Among all the European countries, the British had the most African states under their rule. They fought several African kingdoms, killing their rulers and weakening their armies in order to take control.
Despite the existence of several weaker kingdoms that gave in to the British Empire easily, other African states gave them a hard time. These African states were ruled by strong and courageous kings or chiefs who protected their kingdoms for as long as they could. This led the British to exile many of them, where they were left to die or live for several years by which time the British had successfully taken control over their states.
Bai Sherbro Kpana Lewis was one of the chiefs who was exiled by the British for resisting colonial rule. He was the last great ruler of all the Sherbro, a native people of Sierra Leone, who speak the Sherbro language. Kpana Lewis had authority over almost all Sherbro rulers and was a thorn in the flesh of the British administration that was then using Sierra Leone’s natural harbor Freetown as its capital.
Even though Sierra Leone’s great hero and military strategist Bai Bureh helped start the fight for freedom and independence thanks to his 1898 uprising against British rule, some say that Kpana Lewis was the brain behind the revolt. And so when he and Bai Bureh were exiled by the British to the Gold Coast (now Ghana) following the 1898 rebellion, Bai Bureh was allowed to return from exile but Kpana Lewis was not. He remained in exile in the Gold Coast, where he died.
Born in 1830 in Sherbro Island in the Southern Province of British Sierra Leone to a family of the Sherbro aristocracy, Kpana Lewis became leader of the Sherbro people in 1879 following the death of his father. Decades before this, his grandfather, Bai Kong Kuba Lewis, who was the most dominant king among all of the Sherbro people, had signed a treaty ceding Sherbro to the British in 1825.
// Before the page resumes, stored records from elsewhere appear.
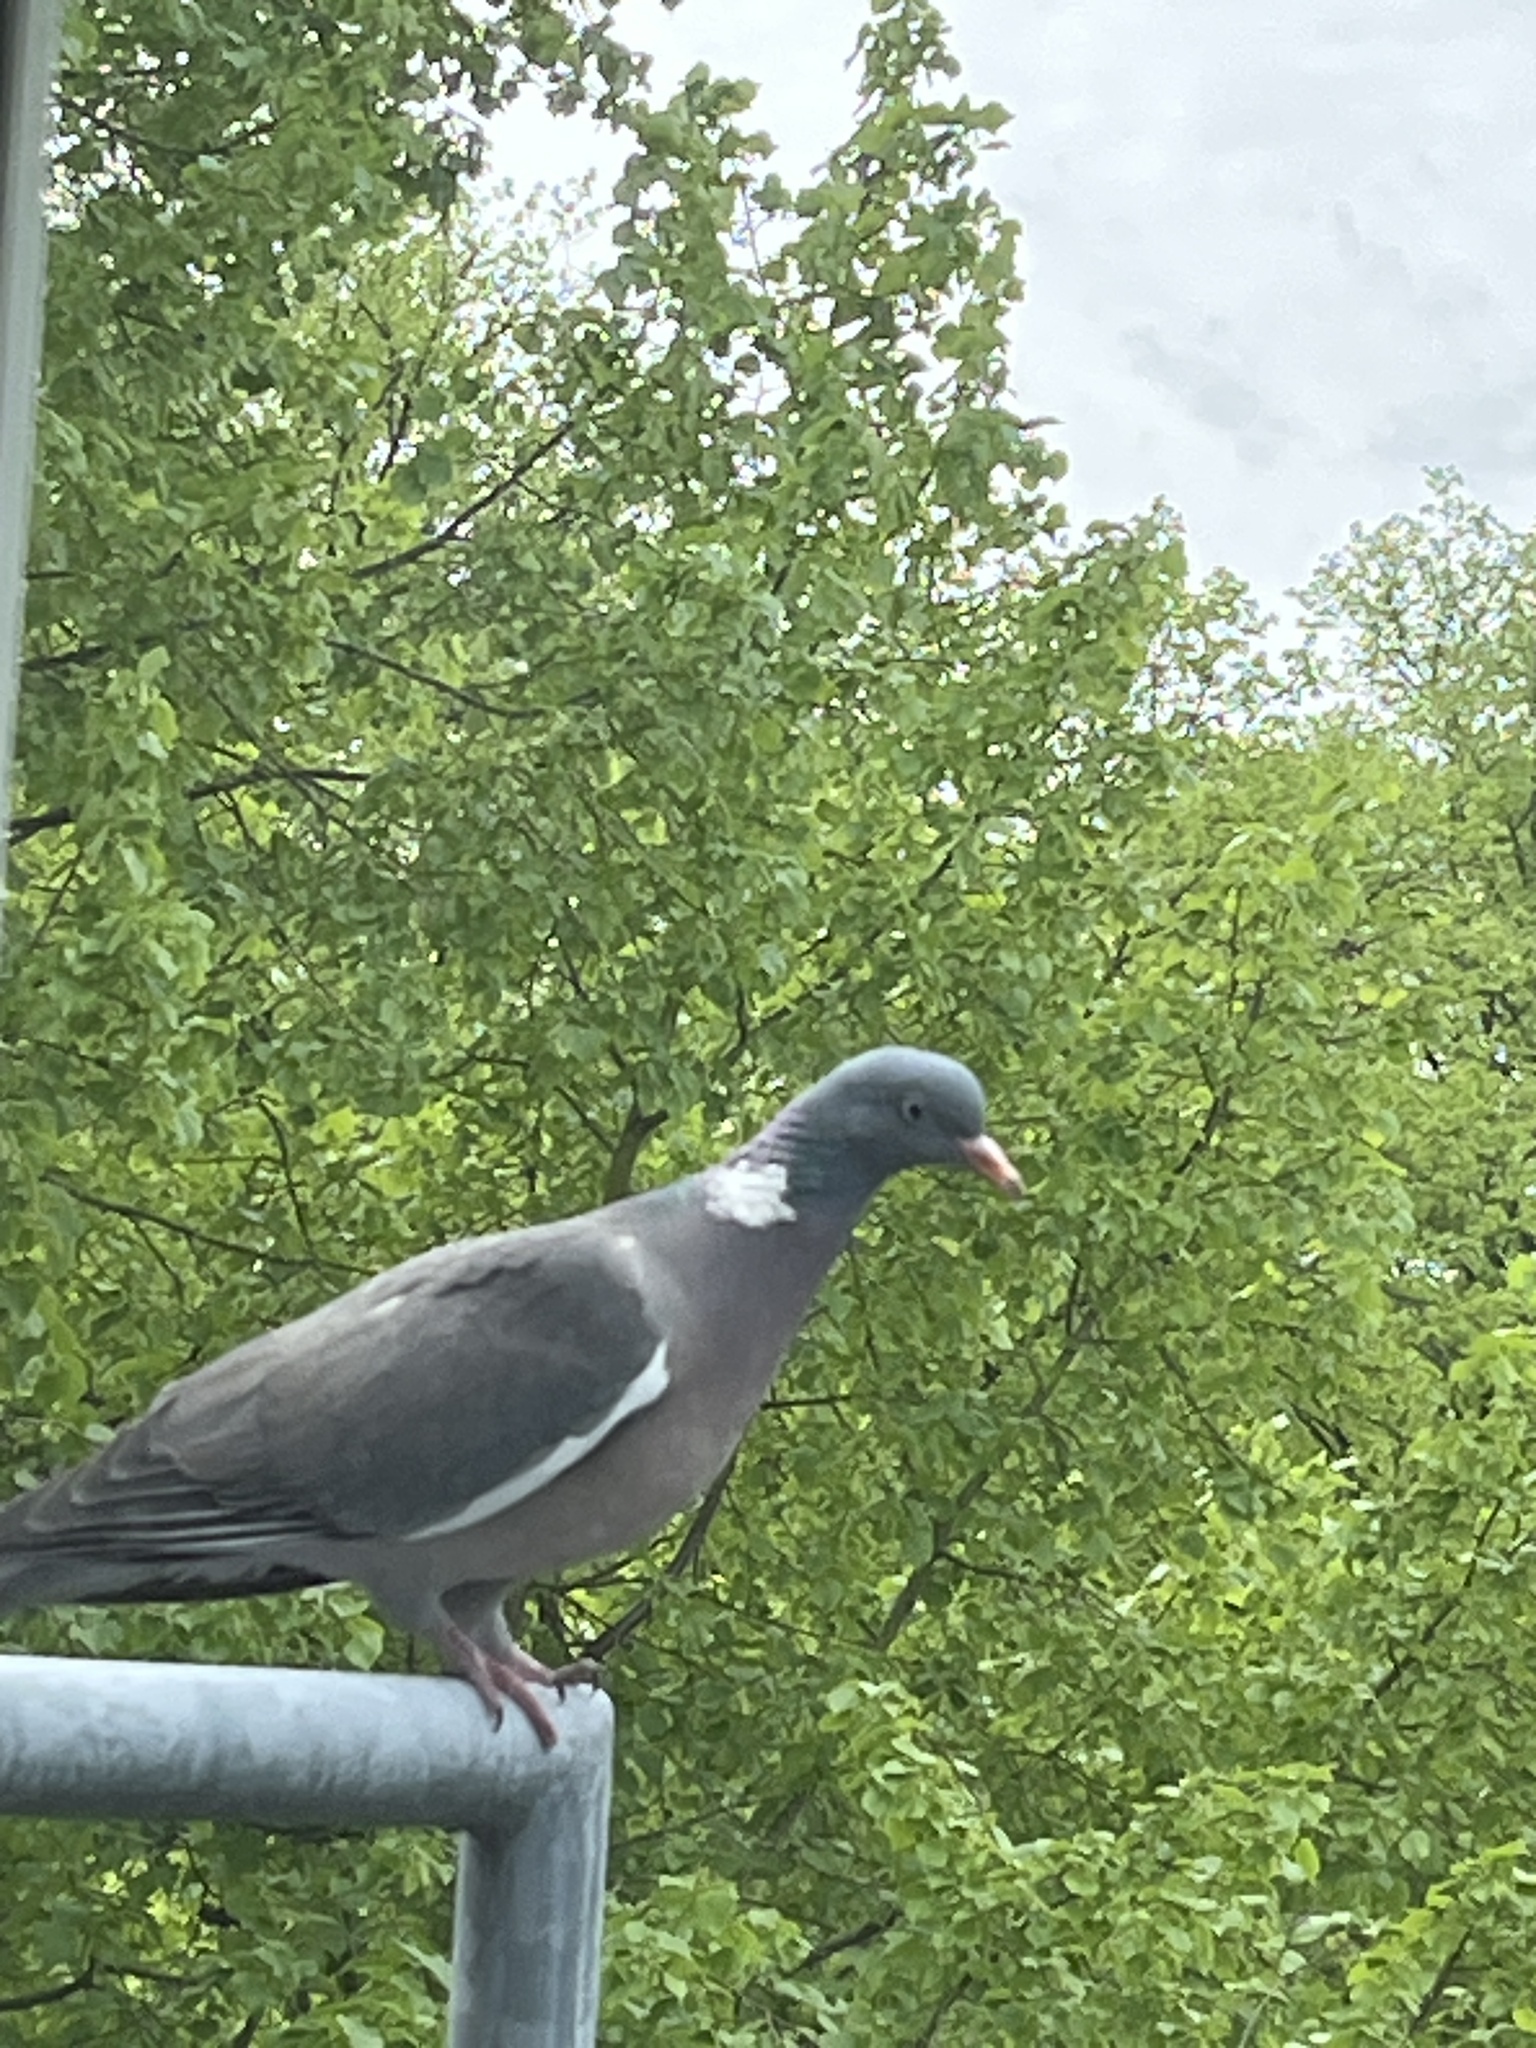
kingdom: Animalia
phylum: Chordata
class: Aves
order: Columbiformes
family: Columbidae
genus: Columba
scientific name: Columba palumbus
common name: Common wood pigeon
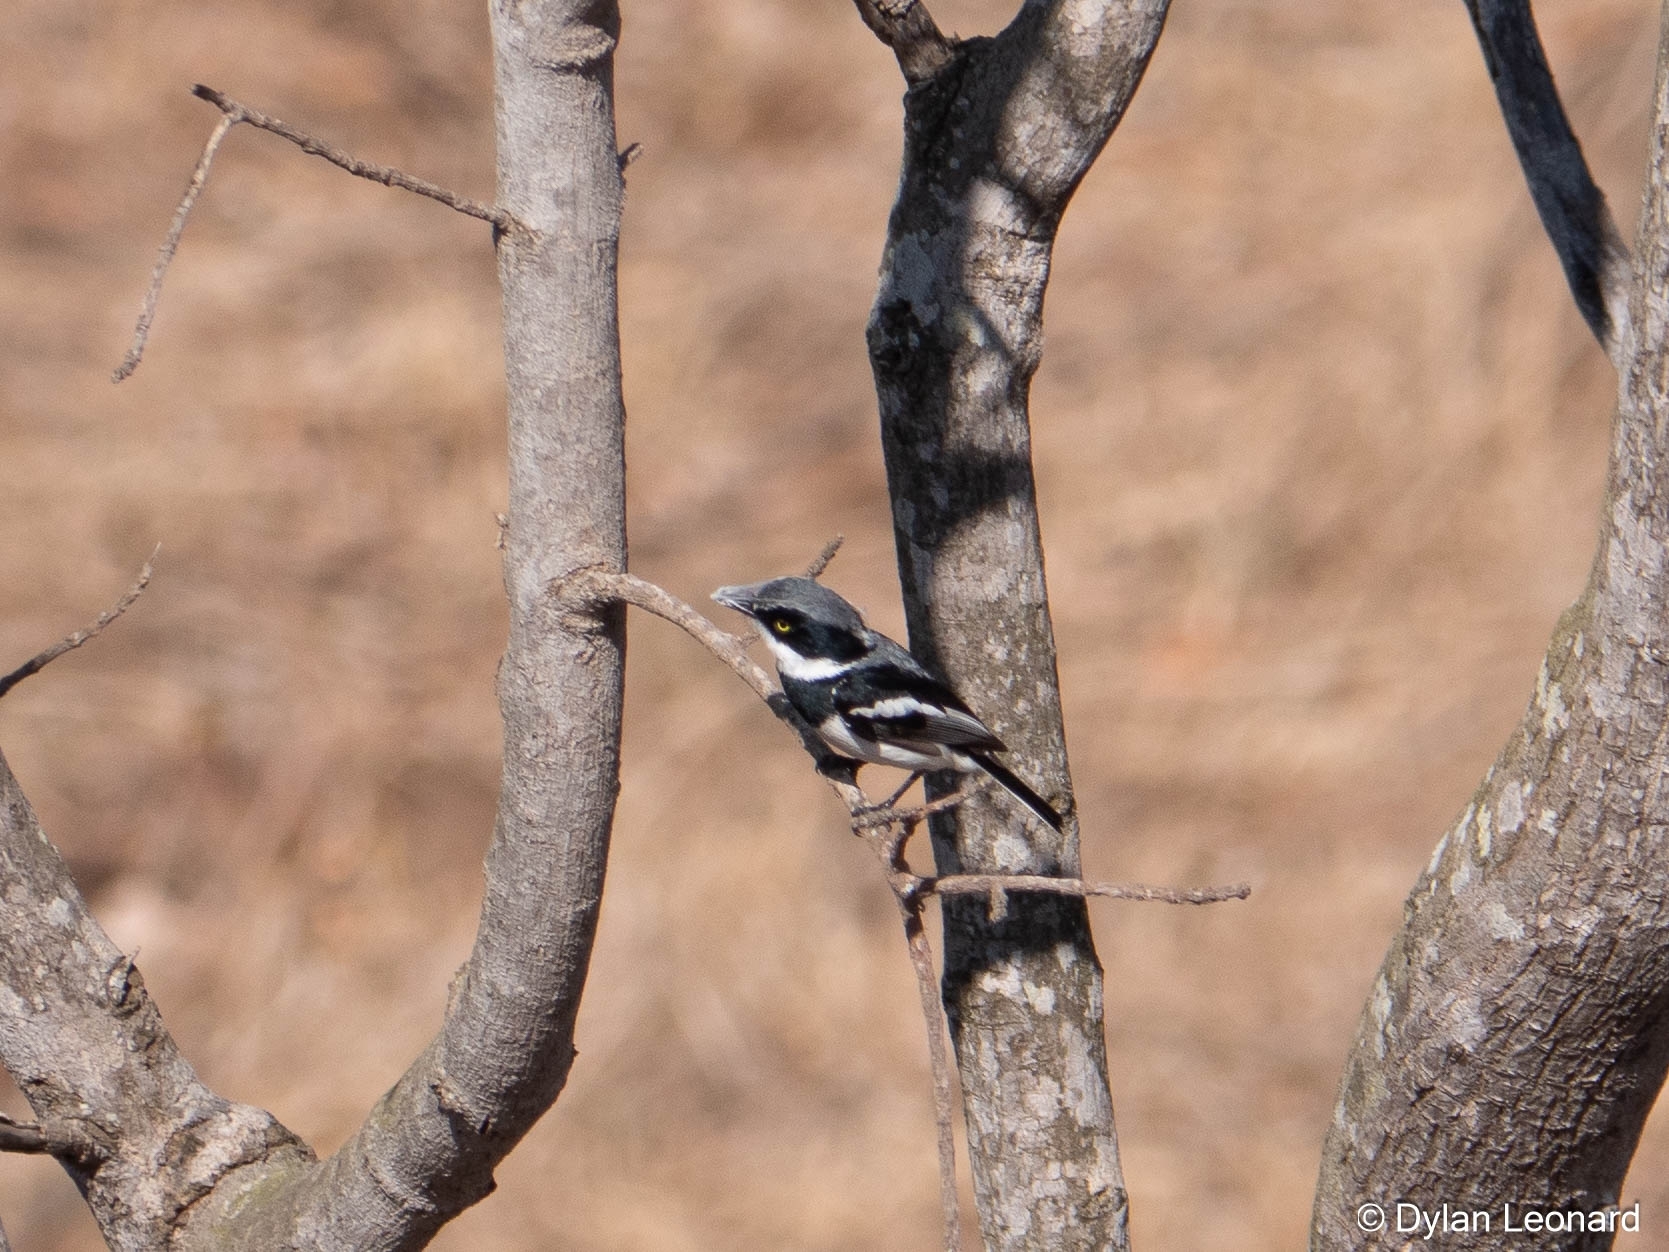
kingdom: Animalia
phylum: Chordata
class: Aves
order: Passeriformes
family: Platysteiridae
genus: Batis
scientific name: Batis molitor
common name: Chinspot batis
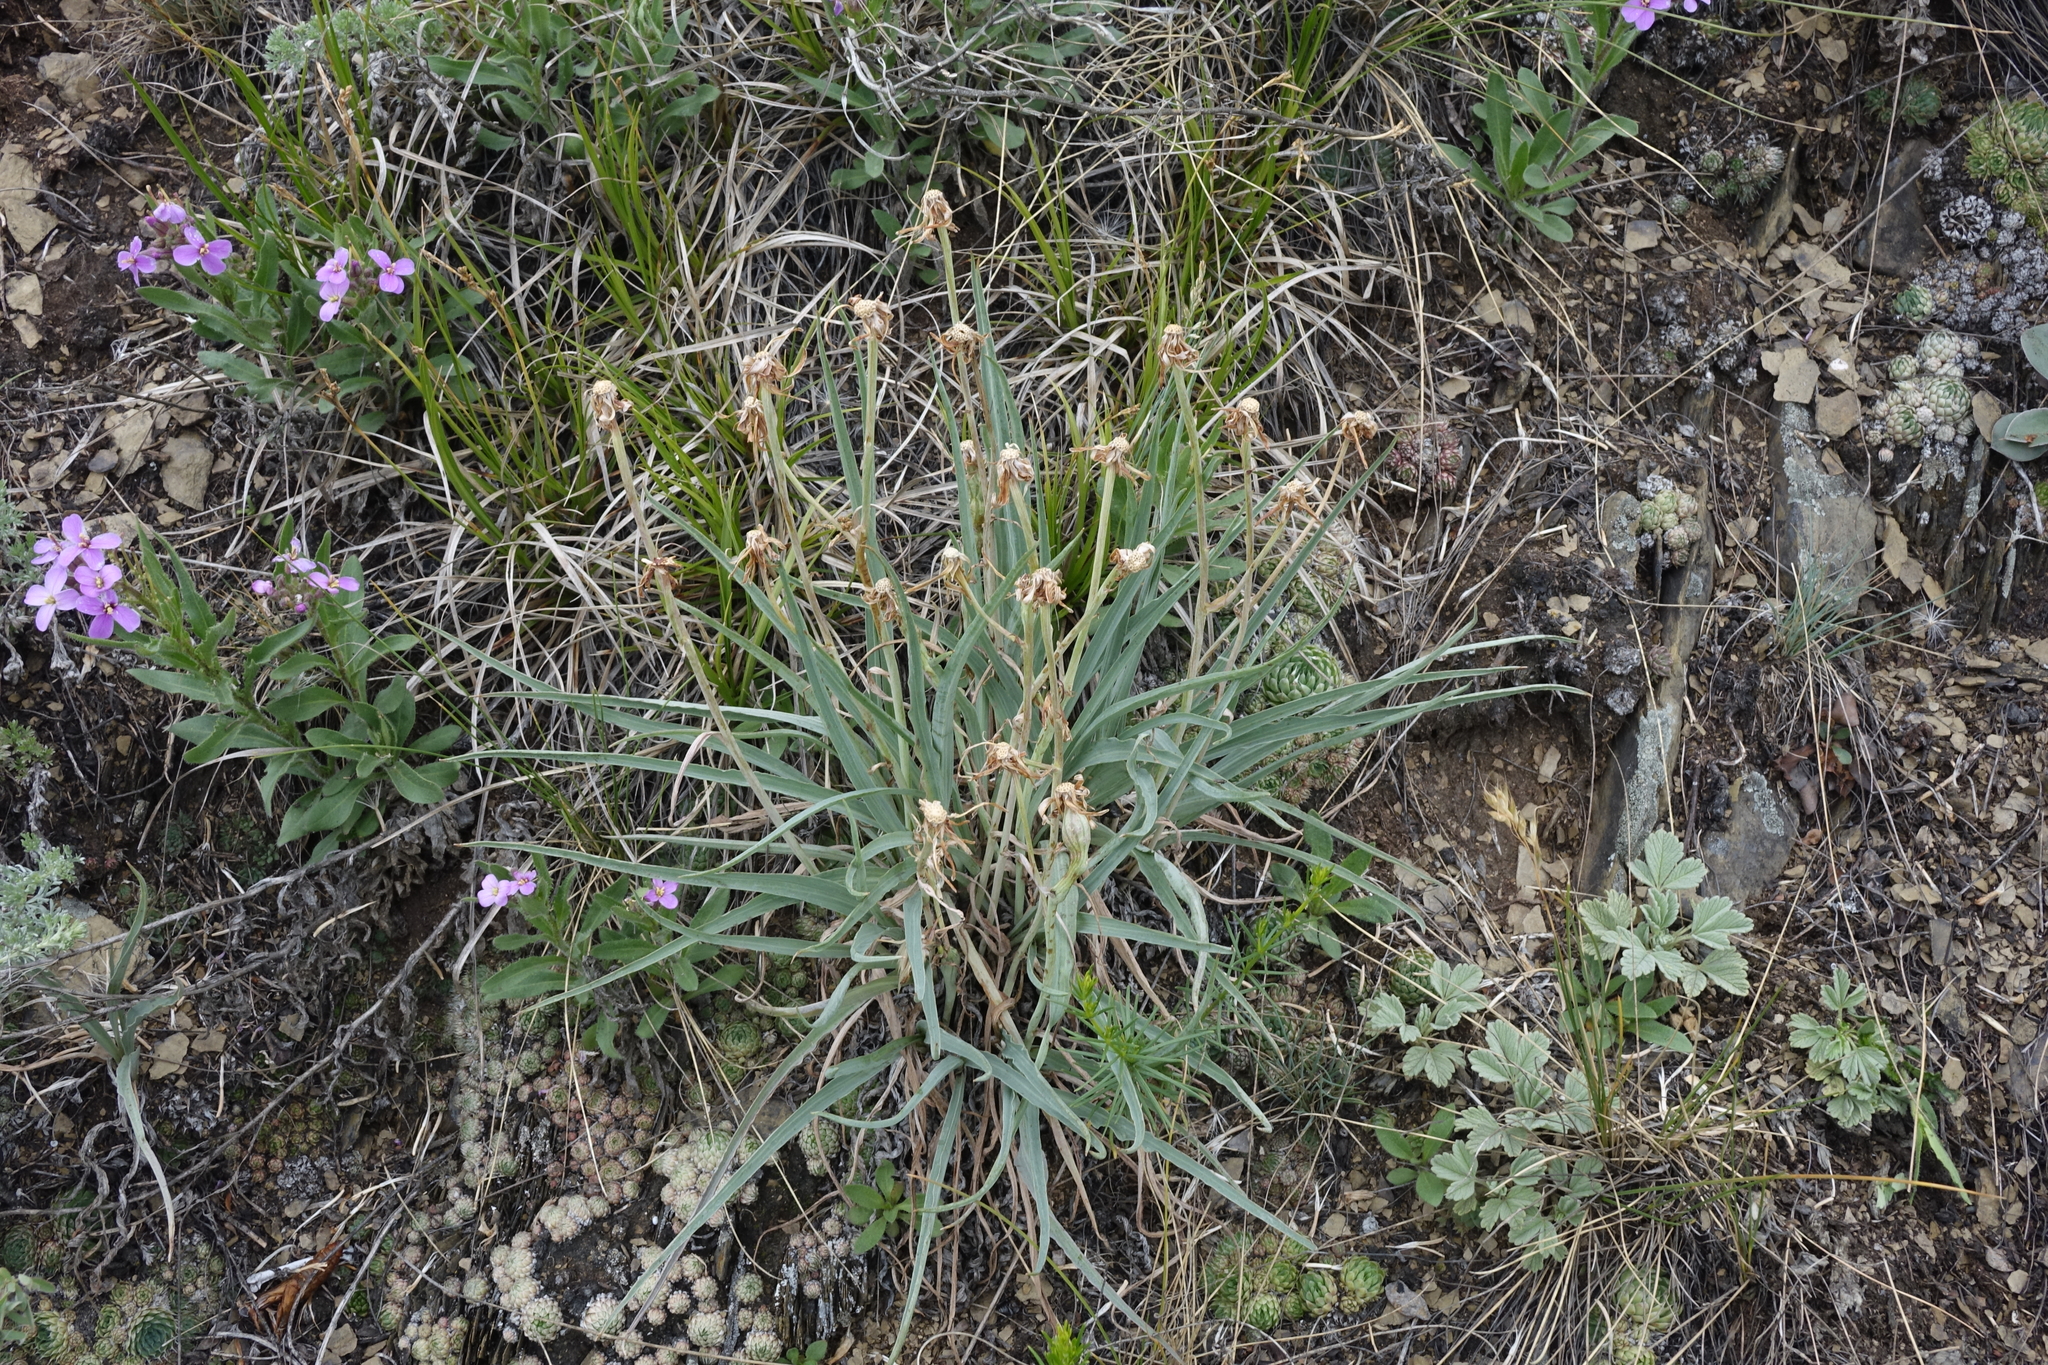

At the time Kpana Lewis became leader of the Sherbro people, many of the provinces of the Sherbro Kingdom had become autonomous but he was able to bring some of them back under his control. He was able to do this with the help of the Poro, a secret society that he was part of. It was that secret society that helped him achieve so much power to defy colonialists.
In 1893, the British imposed the infamous “hut tax” demanding Sierra Leoneans to pay for the right to live in their own land. Many ended up working as laborers to pay for this tax. Kpana Lewis and other rulers including Bai Bureh were against this “hut tax”, stressing that Sierra Leoneans should be left alone to handle their own affairs.
Kpana Lewis even led a group of chiefs to Freetown to protest the tax. There, the British Governor made it known to him that the Sherbro was not affected by the tax. Still, Kpana Lewis would not allow the other rulers affected to be protesting alone so when he returned to his kingdom, he started using the Poro, which worked like the present police force and the judiciary system, to fight against the tax.
He used the Poro to carry out a boycott of trade with Europeans and Krio traders, who were seen to be supporting the colonialists. The British immediately had to pass a law to make it a criminal offense to use the Poro to boycott trade.
And then the large-scale guerilla revolt otherwise known as the 1898 hut tax war that lasted for ten months and was led by Bai Bureh began. Having declared war on the British, Bai Bureh brought warriors from the Temne group in the Northern Province, as well as from the Soso, Loko and Limba villages, under his command. His fighters, with little formal training, fought off the most highly trained and disciplined British forces for months, killing many of them as they had expert knowledge of the terrain across which the war took place.
The British later accused Kpana Lewis of being behind the revolt. They first detained him as a suspect before he and Bai Bureh were exiled to the Gold Coast. The British subsequently installed their own nominee, Fama Yani, as Bai Sherbro. They never allowed Kpana Lewis to return from exile, fearing that his return would cause the overthrow of Fama Yani.
So even though Bai Bureh returned, Kpana Lewis continued to be held in exile. His son protested this and the Anti-Slavery Society in London even stepped in but the British were adamant. Kpana Lewis died in the Gold Coast in 1912 after being held in exile there for more than 10 years.